▶ [EXTRAIT DU DOCUMENT]
De nouvelles règles inquiétantes !

En pleine phase intra-académique du mouvement, le ministère a changé les règles d’affectation des enseignants pour une centaine de collèges de la région parisienne.

En effet, il vient de créer un dispositif dit expérimental destiné à " accroître la stabilité des équipes éducatives dans les établissements situés dans un environnement difficile ". Ces postes sont assimilés à des postes à exigences particulières (PEP 4). Dans le département de la Seine-Saint-Denis, 27 collèges et 13 SEGPA sont concernés par ce dispositif. Les lycées, LP et écoles en sont exclus.

Par ailleurs, le ministère demande aux personnels d'écrire une lettre de motivation. Le proviseur aurait la possibilité de refuser une candidature. Cette dernière mesure semble ne pas avoir été retenue par le rectorat de Créteil.

En contrepartie d’un engagement à rester 4-5 ans dans l’établissement, l’enseignant bénéficiera de 450 points (pour une mutation intra au bout de 4 ans) ou 600 (pour une mutation inter au bout de 5 ans). Les néo-titulaires bénéficieront dans ce cadre d'une décharge de deux heures sur le temps de service.

Ces dispositions approfondissent l’inégalité de traitement entre les différents personnels. Elles accroissent potentiellement l’autoritarisme des proviseurs.

Et surtout elles ne répondent pas aux besoins qui s’expriment dans les établissements concernés. Evidemment, ceux-ci ont besoin d’équipes stables, mais dans les établissements concernés, la première cause d'instabilité, n'est-elle pas lié au nombre de précaires qui n'ont pas la garantie de retrouver leur poste ? Par ailleurs, améliorer significativement les conditions d'enseignement ne permettrait-il pas de stabiliser les équipes. Or, on s’aperçoit que certains des établissements concernés ont vu leur moyens horaires par élève baisser pour la rentrée prochaine.

▶ [CONSIGNE] Pour chaque affirmation, dites si elle concorde avec le texte sur les nouvelles règles d'affectation des enseignants, en répondant par oui ou non et en citant les mots décisifs du texte. 1. Les lycées de Seine-Saint-Denis font partie du dispositif. 2. En Seine-Saint-Denis, 27 collèges et 13 SEGPA sont concernés. 3. Les néo-titulaires bénéficieront d'une décharge de trois heures sur le temps de service.

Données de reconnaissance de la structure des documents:
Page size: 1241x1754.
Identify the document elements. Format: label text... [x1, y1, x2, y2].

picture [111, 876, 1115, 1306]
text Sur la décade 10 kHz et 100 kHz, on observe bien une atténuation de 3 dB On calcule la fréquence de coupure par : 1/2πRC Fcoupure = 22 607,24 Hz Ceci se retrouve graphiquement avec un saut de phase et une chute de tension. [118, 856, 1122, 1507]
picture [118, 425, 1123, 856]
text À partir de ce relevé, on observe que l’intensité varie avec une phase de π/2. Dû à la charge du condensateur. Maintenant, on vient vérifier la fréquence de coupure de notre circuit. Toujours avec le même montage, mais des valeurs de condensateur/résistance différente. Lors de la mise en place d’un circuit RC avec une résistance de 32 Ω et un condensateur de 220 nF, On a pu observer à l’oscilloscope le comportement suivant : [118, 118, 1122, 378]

▶ [CORRIGÉ]
1. Non : « Les lycées, LP et écoles en sont exclus. »
2. Oui : « Dans le département de la Seine-Saint-Denis, 27 collèges et 13 SEGPA sont concernés par ce dispositif. »
3. Non : « Les néo-titulaires bénéficieront dans ce cadre d'une décharge de deux heures sur le temps de service. »